__TASK INSTRUCTIONS__. Search the records for "расплава". Copy every line where it appears.
━━━━
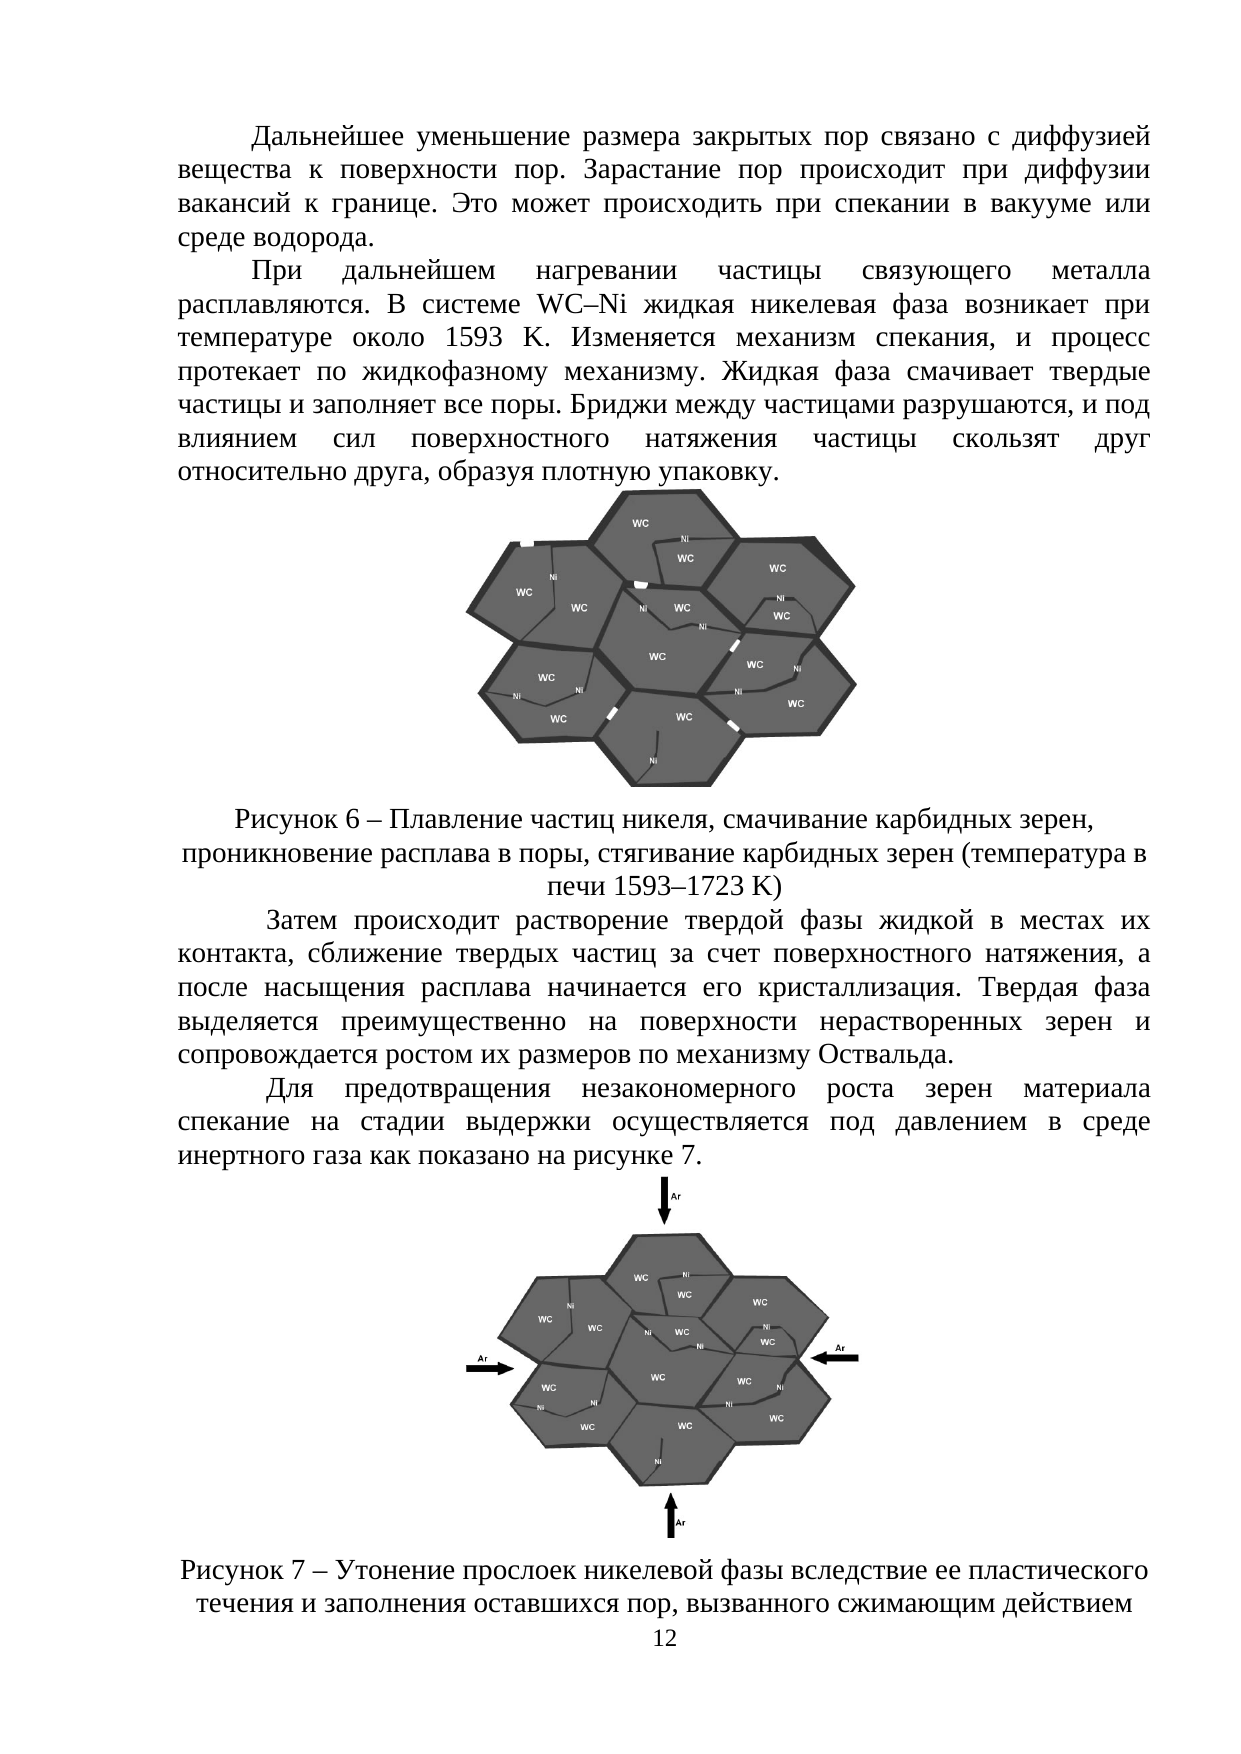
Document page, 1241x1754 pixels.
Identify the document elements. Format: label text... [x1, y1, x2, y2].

text Для предотвращения незакономерного роста зерен материала спекание на стадии выдержки осуществляется под давлением в среде инертного газа как показано на рисунке 7. [177, 1070, 1152, 1170]
picture [464, 1170, 865, 1538]
text Затем происходит растворение твердой фазы жидкой в местах их контакта, сближение твердых частиц за счет поверхностного натяжения, а после насыщения расплава начинается его кристаллизация. Твердая фаза выделяется преимущественно на поверхности нерастворенных зерен и сопровождается ростом их размеров по механизму Оствальда. [177, 902, 1152, 1070]
picture [464, 487, 865, 787]
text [177, 1552, 1152, 1619]
text При дальнейшем нагревании частицы связующего металла расплавляются. В системе WC–Ni жидкая никелевая фаза возникает при температуре около 1593 K. Изменяется механизм спекания, и процесс протекает по жидкофазному механизму. Жидкая фаза смачивает твердые частицы и заполняет все поры. Бриджи между частицами разрушаются, и под влиянием сил поверхностного натяжения частицы скользят друг относительно друга, образуя плотную упаковку. [177, 252, 1152, 487]
text Дальнейшее уменьшение размера закрытых пор связано с диффузией вещества к поверхности пор. Зарастание пор происходит при диффузии вакансий к границе. Это может происходить при спекании в вакууме или среде водорода. [177, 118, 1152, 252]
text Рисунок 6 – Плавление частиц никеля, смачивание карбидных зерен, проникновение расплава в поры, стягивание карбидных зерен (температура в печи 1593–1723 K) [177, 801, 1152, 902]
━━━━
__WRITTEN RESPONSE__.
text Затем происходит растворение твердой фазы жидкой в местах их контакта, сближение твердых частиц за счет поверхностного натяжения, а после насыщения расплава начинается его кристаллизация. Твердая фаза выделяется преимущественно на поверхности нерастворенных зерен и сопровождается ростом их размеров по механизму Оствальда. [177, 902, 1152, 1070]
text Рисунок 6 – Плавление частиц никеля, смачивание карбидных зерен, проникновение расплава в поры, стягивание карбидных зерен (температура в печи 1593–1723 K) [177, 801, 1152, 902]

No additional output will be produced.